Raphaël Haumont est enseignant-chercheur en chimie à l'université Paris Sud (91). Il associe sciences et gastronomie en appliquant sa compréhension des mécanismes physiques et chimiques à la cuisine. "La physique permet de comprendre les températures et les durées de cuisson, comment obtenir telle ou telle texture, il s'agit de maîtriser les principes physiques pour qu'ensuite les chefs puissent laisser parler leur créativité pour créer de nouveaux plats." Démonstration à l'appui, en quelques secondes, il cuit à froid avec de l'azote liquide un oeuf et démontre l'intérêt d'une maîtrise parfaite des températures de cuisson pour une texture qui pourrait être adaptée au souhait et au goût du client. Il poursuit en proposant un spaghetti de framboise, gélifié avec de l'agar-agar, moins calorique et moins cher que la gélatine alimentaire, et qui tient à température ambiante. Ou encore, il confectionne des billes à la framboise qui permettent de proposer un kir aux saveurs dissociées, avec des billes qui éclatent en bouche, sans dénaturer le goût du Champagne. Les déclinaisons sont infinies pour des chefs à l'imagination débordante.

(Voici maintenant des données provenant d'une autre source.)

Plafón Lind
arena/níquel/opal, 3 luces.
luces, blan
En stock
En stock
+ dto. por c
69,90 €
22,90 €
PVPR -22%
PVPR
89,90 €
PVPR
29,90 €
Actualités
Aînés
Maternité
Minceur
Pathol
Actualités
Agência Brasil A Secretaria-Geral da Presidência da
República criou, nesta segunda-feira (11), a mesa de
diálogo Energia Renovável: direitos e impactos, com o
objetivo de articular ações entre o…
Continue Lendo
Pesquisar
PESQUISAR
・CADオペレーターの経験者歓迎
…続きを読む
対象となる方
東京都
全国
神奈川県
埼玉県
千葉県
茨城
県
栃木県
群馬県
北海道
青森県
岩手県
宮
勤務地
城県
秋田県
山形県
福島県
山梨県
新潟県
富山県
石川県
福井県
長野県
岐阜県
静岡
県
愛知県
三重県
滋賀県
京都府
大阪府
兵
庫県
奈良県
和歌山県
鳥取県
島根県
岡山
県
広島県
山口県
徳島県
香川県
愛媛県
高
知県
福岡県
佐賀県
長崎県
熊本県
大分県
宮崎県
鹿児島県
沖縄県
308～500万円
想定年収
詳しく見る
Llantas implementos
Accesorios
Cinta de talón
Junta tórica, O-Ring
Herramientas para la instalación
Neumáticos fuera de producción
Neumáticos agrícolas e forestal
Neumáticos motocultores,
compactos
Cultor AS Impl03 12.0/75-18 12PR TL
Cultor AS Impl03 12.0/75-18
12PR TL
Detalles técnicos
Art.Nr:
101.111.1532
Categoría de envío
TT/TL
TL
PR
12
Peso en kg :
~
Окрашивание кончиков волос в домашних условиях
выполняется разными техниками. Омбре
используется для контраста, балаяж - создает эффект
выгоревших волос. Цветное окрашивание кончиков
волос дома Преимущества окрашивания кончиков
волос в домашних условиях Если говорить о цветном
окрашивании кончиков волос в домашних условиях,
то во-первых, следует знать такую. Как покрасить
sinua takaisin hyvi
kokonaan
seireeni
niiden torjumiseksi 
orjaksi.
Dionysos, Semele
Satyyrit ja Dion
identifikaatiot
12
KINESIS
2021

Grâce à la chimie, l'aliment devient contenant comestible
Grâce à la maîtrise des principes physiques, Raphaël Haumont crée des contenants comestibles pour des plats visuellement originaux et une véritable expérience gustative. Par exemple, une coque de café est réalisée avec du café liquide placé dans un ballon plongé dans de l'azote. La coque de café devient contenant en recevant à l'intérieur de la chantilly, un expresso chaud est versé dessus, pour un café frappé inédit et surprenant. "C'est une façon de respecter le goût original et la qualité du produit sans le dénaturer, de proposer différentes dégustations possibles ainsi qu'un jeu entre les différentes températures et textures du plat." Ou encore des 'cocktails à manger', un daikiri-passion par exemple qu'il a gélifié avec de l'agar-agar pour être mangé à la petite cuillère. Il ne voit pas la cuisine moléculaire comme un conflit entre la cuisine traditionnelle et la cuisine innovante mais plutôt une continuité.
Un Centre français d'innovation culinaire
Raphaël Haumont et Thierry Marx viennent d'accueillir la première promotion d'étudiants en licence de chimie qui suivent leur option au Centre français d'innovation culinaire à l'université de Paris Sud. "Ce lieu de recherche et de formation se veut comme une passerelle entre le monde universitaire, réputé pour être centré sur la recherche, et le monde de l'artisanat. La cuisine est un moyen de vulgariser les recherches scientifiques auprès du grand public, c'est de la chimie appliquée." Raphaël Haumont et Thierry Marx ont réuni leurs connaissances pratiques dans Le Répertoire de la cuisine innovante publié chez Flammarion et qui fait un état des lieux des nouvelles techniques de cuisine et innovations culinaires.